WORK ITEM>
Each line from the beginning of the data below through the line containing "Sport Modes IP68" should be repeated exactly, please.

TASK DATA>
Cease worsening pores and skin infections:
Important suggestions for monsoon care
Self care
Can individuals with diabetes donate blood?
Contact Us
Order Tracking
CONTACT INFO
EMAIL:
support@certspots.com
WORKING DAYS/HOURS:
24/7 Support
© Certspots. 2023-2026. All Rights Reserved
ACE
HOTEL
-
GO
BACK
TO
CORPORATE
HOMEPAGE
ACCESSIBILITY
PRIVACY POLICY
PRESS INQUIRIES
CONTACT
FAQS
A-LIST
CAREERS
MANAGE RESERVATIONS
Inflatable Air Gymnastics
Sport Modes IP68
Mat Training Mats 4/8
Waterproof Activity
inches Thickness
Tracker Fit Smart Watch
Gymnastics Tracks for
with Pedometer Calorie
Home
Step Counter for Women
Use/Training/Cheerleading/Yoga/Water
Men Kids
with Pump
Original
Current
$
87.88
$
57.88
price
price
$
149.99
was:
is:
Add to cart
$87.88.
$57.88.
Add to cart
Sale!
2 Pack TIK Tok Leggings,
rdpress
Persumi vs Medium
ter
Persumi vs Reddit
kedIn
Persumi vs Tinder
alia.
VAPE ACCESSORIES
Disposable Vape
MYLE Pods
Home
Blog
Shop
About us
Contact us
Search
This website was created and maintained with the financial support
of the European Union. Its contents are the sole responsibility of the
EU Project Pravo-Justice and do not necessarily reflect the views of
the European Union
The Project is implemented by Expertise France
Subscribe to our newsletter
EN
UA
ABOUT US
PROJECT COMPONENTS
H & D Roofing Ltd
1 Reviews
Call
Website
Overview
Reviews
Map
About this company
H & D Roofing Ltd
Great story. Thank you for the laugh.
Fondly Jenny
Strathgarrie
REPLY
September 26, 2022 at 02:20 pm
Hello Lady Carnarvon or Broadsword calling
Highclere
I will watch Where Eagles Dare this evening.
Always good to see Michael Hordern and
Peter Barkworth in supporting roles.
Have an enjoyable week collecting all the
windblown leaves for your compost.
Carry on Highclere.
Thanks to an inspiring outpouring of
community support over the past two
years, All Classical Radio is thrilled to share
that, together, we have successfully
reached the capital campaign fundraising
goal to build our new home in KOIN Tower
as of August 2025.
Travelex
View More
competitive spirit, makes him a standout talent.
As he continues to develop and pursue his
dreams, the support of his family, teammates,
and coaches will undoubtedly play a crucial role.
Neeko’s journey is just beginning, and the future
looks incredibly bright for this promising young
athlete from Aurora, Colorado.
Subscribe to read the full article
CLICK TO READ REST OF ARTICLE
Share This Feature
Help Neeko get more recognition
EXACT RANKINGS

RESPONSE BELOW>
Cease worsening pores and skin infections:
Important suggestions for monsoon care
Self care
Can individuals with diabetes donate blood?
Contact Us
Order Tracking
CONTACT INFO
EMAIL:
support@certspots.com
WORKING DAYS/HOURS:
24/7 Support
© Certspots. 2023-2026. All Rights Reserved
ACE
HOTEL
-
GO
BACK
TO
CORPORATE
HOMEPAGE
ACCESSIBILITY
PRIVACY POLICY
PRESS INQUIRIES
CONTACT
FAQS
A-LIST
CAREERS
MANAGE RESERVATIONS
Inflatable Air Gymnastics
Sport Modes IP68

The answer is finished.